Financial service firms committed to creating effective strategy and achieving a leadership position must discard their product-driven precedents and adopt a customer-centric strategic process. They should begin by identifying the consumer groups and consumer functions their business can best serve and then define their business in terms of how to most effectively penetrate and serve those target markets. This consumer-driven focus will provide the best strategic starting point and serve as the context within which all other strategic questions can be answered. The important thing financial services firms should not lose sight of, however, is that the definition of their business should drive their marketplace approach — not the other way around.
Implementing a Customer-centric Marketing Strategy
Peter Drucker, a sage of the marketing discipline, discussed customer defined value almost 50 years ago.
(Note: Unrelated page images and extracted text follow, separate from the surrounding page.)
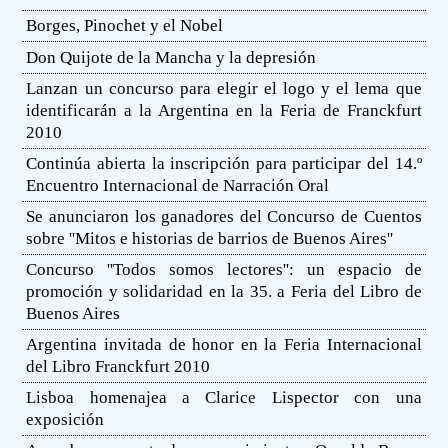
Borges, Pinochet y el Nobel
Don Quijote de la Mancha y la depresión
Lanzan un concurso para elegir el logo y el lema que
identificarán a la Argentina en la Feria de Franckfurt
2010
Continúa abierta la inscripción para participar del 14.º
Encuentro Internacional de Narración Oral
Se anunciaron los ganadores del Concurso de Cuentos
sobre ''Mitos e historias de barrios de Buenos Aires''
Concurso ''Todos somos lectores'': un espacio de
promoción y solidaridad en la 35. a Feria del Libro de
Buenos Aires
Argentina invitada de honor en la Feria Internacional
del Libro Franckfurt 2010
Lisboa homenajea a Clarice Lispector con una
exposición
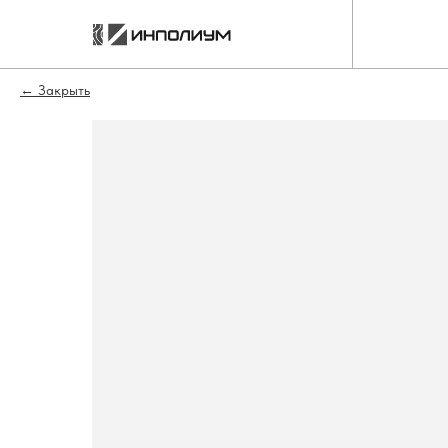
Закрыть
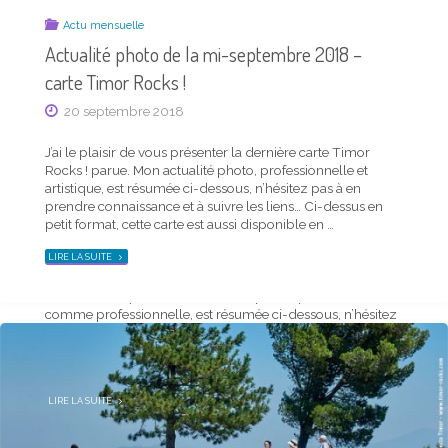
Actu mensuelle
Actualité photo de la mi-septembre 2018 –
carte Timor Rocks !
20 septembre 2018
J’ai le plaisir de vous présenter la dernière carte Timor
Actu mensuelle
Rocks ! parue. Mon actualité photo, professionnelle et
Saison Timor été 2020 – carte postale et news
artistique, est résumée ci-dessous, n’hésitez pas à en
du trimestre
prendre connaissance et à suivre les liens… Ci-dessus en
petit format, cette carte est aussi disponible en …
18 juin 2020
"ACTUALITÉ
LIRE LA SUITE
PHOTO
J’ai le plaisir de vous présenter la dernière carte
DE
LA
Saison Timor parue. Mon actualité photo, personnelle
MI-
SEPTEMBRE
comme professionnelle, est résumée ci-dessous, n’hésitez
2018
–
pas à en prendre connaissance et à suivre les liens… Ma
CARTE
TIMOR
carte trimestrielle, ci-dessus en petit format, est aussi
ROCKS !"
téléchargeable en plus grand d’un …
"SAISON
LIRE LA SUITE
TIMOR
ÉTÉ
2020
–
During the last decade his concept of a customer-centric focus has become part of popular marketing literature and is now the guiding principle of the marketing discipline. Drucker’s fundamental mandate that “the customer’s interests must come first” can be summarized by the following statements paraphrased from his extensive writings:
o The only valid definition of business purpose is to create a customer.
o What the business thinks it is producing is not as important as what customers think they are buying; what customers consider to be of value is decisive.
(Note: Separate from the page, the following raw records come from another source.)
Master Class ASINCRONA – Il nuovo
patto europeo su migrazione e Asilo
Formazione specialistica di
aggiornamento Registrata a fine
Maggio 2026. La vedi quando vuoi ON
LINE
o Every business has only two basic functions: marketing and innovation.
o Marketing is your whole business as seen from the customer’s point of view.
While easy to articulate, customer-centric practices are difficult to implement in most financial services organizations. Obstacles include a product-push mentality, a focus on short-term profitability, under-investment in marketing activities, and the lack of solid market intelligence about the needs and wants of target markets. In many financial organizations, the persistent problem of differentiating marketing from sales still remains largely unresolved.
I believe, however, that in the future, the most successful financial services organizations — those who will become leaders in their own market niches — will be those that make Drucker’s principles their own through creative application. These firms will fully realize that marketing responsibilities include not only developing the firm’s mission statement and key messages, but also defining its business, relevant differentiation, competitive advantages and value proposition. As effective marketing evolves, successful financial services firms will create a culture of customer orientation throughout the organization and incorporate advocacy for customer welfare in all corporate decision-making.
In our commoditized business, where product or service successes can be easily replicated, a company’s future can depend on management’s willingness to invest resources to develop an effective market leadership strategy. If that challenge is met, the result will be a culture of innovation, improved performance and increasing profitability.